Byte Space Operators

rjo__ · 2015-10-22 21:26

I hate to do it, but I think I must.

Here is the real world issue... I'm going to be subtracting one unsigned byte from another and storing the signed 9 bit result out to a large memory space... Potentially, for some use cases, I might want to do this millions and millions and millions of times. In assembly, on a 68040, this could take up to twenty four hours to complete... I am older and wiser now and can do it better and I can scale back the processing by picking problems that can be more quickly solved, but time is always an issue.

It would be nice to have a single instruction, that would take a long... subtract one byte from another and then store the signed result in the unused word of the same long. Since we are talking about a very short loop, the gain in throughput could be substantial.

Would this be useful for anyone else?

Rich

rjo__ · 2015-10-22 21:42

I should add that I think Chip has said that his intention is to release the Verilog sources... which will allow me to tinker with this.
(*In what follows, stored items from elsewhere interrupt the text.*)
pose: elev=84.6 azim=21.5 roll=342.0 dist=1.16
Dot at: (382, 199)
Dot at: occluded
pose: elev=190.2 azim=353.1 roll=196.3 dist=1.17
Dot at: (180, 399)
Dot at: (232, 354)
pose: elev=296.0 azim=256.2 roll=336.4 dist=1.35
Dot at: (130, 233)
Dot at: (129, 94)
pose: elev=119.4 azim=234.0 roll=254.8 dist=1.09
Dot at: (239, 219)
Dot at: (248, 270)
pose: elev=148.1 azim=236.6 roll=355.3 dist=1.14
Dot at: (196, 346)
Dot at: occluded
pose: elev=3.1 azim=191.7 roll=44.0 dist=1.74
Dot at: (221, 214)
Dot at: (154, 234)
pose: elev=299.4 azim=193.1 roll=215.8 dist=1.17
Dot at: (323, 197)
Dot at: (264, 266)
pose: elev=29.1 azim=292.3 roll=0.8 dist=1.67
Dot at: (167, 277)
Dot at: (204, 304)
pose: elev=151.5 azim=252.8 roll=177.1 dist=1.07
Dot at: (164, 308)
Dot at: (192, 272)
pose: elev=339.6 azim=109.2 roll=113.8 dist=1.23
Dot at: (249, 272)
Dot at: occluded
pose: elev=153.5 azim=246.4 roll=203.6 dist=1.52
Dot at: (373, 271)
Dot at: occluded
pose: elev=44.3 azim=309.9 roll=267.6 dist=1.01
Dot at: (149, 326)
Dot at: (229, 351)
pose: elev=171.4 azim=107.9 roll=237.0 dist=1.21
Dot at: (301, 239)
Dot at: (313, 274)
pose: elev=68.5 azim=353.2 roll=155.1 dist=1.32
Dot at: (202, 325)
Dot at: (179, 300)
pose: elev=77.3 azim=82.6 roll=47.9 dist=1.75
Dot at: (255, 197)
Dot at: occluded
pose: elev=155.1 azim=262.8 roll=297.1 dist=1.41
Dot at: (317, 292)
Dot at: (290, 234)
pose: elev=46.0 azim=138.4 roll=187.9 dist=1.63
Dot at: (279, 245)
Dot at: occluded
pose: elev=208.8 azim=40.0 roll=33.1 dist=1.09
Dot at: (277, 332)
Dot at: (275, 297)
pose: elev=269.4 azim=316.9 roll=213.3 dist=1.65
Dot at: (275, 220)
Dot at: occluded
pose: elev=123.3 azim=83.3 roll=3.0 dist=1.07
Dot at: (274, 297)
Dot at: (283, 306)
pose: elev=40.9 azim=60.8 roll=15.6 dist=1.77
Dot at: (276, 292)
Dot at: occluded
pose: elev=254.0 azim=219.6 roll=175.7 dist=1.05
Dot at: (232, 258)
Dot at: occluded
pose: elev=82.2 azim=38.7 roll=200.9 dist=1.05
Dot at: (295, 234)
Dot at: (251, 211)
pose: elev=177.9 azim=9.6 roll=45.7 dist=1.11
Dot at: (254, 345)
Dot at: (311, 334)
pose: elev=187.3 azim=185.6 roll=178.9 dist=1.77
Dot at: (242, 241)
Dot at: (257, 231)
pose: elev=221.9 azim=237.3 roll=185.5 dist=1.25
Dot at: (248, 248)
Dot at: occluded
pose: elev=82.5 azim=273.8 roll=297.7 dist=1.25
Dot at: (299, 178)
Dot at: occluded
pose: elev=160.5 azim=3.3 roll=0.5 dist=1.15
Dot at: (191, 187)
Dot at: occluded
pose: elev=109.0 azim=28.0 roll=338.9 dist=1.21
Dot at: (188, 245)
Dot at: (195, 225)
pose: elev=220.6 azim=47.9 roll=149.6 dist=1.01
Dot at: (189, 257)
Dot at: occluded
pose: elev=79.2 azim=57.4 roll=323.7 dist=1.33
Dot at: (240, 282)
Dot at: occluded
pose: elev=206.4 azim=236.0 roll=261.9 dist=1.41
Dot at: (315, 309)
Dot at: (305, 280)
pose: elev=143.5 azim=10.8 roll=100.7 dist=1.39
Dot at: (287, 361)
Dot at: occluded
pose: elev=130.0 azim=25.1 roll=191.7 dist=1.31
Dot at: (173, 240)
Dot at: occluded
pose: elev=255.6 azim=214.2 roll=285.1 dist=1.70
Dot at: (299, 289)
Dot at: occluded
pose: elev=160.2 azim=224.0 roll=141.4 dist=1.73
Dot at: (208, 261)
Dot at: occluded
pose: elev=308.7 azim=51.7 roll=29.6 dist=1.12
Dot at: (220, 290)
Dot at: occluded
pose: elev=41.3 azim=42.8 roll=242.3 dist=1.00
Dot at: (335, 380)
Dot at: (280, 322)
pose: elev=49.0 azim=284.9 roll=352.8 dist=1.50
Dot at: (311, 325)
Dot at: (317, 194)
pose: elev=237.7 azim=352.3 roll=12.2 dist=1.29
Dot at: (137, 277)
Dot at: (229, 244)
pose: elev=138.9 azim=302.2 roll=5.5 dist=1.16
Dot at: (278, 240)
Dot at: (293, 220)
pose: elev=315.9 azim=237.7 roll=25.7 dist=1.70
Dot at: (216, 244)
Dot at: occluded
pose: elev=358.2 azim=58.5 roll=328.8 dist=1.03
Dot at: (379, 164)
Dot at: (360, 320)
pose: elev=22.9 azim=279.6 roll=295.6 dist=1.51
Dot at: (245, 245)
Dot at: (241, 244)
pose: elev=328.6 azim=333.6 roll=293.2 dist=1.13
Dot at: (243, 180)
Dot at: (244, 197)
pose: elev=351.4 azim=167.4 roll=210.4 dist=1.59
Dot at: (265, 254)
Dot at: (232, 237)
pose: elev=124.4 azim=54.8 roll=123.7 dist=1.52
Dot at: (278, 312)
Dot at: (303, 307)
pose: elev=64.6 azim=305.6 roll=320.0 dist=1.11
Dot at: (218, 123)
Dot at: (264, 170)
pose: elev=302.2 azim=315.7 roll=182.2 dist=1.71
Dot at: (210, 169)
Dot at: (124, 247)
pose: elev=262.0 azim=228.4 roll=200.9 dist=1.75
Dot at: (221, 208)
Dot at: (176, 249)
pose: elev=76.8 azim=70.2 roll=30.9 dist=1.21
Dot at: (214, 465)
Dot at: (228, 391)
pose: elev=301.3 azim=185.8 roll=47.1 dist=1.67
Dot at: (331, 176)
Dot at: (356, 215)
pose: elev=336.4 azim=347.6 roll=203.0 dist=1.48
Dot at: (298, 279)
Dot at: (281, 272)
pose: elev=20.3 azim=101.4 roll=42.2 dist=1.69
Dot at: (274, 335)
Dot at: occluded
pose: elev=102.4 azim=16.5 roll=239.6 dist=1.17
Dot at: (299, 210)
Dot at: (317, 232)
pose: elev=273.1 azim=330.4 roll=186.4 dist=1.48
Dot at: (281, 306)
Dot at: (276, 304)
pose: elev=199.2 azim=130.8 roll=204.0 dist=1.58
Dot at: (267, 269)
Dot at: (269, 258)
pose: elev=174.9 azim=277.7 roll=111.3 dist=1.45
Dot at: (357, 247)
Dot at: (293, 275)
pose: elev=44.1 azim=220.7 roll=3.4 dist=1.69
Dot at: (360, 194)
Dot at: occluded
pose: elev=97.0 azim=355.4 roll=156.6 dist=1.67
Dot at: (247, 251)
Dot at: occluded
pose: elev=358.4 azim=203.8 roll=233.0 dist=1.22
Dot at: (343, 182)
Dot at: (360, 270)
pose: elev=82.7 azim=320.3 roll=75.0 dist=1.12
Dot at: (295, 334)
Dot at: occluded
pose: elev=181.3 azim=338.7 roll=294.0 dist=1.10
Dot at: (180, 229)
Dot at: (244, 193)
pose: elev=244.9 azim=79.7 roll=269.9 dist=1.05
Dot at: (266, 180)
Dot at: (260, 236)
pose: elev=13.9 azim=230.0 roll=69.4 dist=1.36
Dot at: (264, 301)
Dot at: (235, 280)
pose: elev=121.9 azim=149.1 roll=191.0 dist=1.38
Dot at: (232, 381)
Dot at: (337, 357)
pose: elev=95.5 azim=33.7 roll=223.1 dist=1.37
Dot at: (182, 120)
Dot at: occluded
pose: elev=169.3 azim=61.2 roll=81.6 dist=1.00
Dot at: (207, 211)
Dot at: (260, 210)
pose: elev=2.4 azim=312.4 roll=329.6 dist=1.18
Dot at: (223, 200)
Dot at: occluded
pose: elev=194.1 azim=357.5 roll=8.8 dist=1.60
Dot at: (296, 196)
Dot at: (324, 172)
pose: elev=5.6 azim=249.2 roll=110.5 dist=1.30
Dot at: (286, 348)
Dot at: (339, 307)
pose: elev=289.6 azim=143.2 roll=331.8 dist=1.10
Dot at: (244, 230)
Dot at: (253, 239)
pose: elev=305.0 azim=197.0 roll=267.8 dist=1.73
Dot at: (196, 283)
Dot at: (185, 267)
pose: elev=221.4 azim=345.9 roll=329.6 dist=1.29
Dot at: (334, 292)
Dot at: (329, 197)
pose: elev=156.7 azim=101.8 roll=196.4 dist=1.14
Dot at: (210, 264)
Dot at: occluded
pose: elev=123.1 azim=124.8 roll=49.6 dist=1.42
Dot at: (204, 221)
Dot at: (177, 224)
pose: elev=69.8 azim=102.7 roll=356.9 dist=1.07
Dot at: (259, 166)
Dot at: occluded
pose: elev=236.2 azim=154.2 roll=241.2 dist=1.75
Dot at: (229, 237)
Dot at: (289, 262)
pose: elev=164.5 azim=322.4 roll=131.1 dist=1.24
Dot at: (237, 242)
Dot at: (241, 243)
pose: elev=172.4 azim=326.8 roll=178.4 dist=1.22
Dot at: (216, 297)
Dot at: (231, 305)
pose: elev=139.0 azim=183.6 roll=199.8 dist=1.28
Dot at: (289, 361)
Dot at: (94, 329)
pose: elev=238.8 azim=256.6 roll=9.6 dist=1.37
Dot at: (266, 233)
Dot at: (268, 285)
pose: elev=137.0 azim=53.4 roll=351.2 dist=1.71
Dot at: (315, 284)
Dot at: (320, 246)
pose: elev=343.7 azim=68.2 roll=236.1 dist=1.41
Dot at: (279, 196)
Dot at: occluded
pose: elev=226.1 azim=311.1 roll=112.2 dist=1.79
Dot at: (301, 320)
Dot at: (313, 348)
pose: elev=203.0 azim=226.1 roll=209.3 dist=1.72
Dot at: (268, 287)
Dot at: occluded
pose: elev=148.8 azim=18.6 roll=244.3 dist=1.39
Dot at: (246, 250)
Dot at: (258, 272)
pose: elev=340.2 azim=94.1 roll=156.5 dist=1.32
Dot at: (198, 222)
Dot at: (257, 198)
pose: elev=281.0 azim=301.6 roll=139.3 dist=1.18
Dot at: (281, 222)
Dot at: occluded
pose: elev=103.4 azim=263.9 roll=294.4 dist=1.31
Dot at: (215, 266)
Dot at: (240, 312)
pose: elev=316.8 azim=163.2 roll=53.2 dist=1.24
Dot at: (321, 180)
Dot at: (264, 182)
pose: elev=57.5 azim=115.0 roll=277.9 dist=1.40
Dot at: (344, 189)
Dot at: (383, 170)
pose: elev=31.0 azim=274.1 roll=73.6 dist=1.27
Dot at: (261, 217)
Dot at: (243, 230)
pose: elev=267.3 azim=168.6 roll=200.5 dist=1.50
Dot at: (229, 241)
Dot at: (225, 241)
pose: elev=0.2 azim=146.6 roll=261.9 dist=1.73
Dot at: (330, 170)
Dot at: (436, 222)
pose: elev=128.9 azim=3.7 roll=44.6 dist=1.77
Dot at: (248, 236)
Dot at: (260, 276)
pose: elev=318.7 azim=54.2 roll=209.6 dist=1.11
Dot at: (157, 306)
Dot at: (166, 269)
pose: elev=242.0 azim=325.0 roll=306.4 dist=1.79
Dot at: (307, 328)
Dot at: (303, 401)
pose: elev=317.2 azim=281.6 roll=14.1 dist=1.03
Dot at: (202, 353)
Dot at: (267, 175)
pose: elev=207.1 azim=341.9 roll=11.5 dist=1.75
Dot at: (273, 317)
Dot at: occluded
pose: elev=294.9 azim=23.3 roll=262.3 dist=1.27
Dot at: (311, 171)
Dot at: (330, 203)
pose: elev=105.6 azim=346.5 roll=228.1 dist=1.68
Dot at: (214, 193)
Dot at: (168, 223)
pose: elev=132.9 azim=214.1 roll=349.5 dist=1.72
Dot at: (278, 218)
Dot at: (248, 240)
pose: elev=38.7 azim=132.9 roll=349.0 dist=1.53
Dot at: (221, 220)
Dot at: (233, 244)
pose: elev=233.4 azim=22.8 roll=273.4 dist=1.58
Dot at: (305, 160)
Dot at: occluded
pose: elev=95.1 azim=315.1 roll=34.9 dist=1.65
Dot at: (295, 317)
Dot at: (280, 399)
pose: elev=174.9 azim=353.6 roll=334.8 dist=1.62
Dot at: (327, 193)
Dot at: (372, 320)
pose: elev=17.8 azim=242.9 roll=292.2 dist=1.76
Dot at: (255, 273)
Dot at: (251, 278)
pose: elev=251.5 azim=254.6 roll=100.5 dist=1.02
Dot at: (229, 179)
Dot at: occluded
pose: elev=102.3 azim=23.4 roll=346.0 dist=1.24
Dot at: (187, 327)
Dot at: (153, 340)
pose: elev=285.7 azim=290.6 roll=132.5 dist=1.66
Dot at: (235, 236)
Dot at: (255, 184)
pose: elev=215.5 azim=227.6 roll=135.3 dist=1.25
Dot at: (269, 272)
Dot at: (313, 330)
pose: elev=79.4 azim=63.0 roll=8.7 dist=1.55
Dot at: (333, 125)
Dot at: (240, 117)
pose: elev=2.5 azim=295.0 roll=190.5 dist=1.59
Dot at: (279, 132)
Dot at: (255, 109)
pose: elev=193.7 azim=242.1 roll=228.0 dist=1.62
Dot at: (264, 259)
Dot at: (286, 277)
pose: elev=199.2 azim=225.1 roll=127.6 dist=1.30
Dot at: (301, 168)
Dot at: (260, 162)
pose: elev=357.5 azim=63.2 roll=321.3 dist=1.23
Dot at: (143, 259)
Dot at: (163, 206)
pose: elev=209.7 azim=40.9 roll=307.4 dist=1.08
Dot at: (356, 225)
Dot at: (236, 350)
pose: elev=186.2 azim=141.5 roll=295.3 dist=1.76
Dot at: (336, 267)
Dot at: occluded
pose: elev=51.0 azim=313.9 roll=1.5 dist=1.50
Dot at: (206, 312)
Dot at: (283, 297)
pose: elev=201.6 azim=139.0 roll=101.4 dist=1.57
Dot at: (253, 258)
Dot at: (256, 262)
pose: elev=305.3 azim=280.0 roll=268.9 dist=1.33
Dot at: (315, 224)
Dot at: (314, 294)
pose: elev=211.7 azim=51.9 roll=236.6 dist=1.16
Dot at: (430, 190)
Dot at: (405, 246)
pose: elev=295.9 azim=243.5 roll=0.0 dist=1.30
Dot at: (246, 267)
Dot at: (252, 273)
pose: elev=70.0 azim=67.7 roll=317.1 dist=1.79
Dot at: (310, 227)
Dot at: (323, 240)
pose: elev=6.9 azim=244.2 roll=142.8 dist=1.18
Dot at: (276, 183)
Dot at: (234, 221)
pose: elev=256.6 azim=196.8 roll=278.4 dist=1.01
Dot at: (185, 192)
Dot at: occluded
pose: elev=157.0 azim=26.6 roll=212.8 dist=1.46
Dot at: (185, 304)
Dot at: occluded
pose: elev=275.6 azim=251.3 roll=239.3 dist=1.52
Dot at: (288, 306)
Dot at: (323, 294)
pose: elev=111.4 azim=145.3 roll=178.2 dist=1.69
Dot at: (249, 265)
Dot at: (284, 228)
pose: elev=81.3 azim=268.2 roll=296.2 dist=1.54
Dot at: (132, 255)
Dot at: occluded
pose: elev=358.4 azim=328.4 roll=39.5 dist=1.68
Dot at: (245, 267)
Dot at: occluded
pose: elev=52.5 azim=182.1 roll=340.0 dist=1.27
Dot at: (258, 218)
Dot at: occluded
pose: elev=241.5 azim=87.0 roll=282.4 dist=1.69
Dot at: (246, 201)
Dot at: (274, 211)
So, if you guys see no other compelling arguments, it can wait. Does seem like a hole in the instruction set though:)

cgracey · 2015-10-23 00:47

If this could be contained to 8-bit fields, it would be possible to have an instruction that performs 4 subtractions across 4 byte sets in two longs.

SUBBYTS D,S

D[31:24] - S[31:24] --> D[31:24]
D[23:16] - S[23:16] --> D[23:16]
D[15:08] - S[15:08] --> D[15:08]
D[07:00] - S[07:00] --> D[07:00]

evanh · 2015-10-23 00:59

So you've got something like the following?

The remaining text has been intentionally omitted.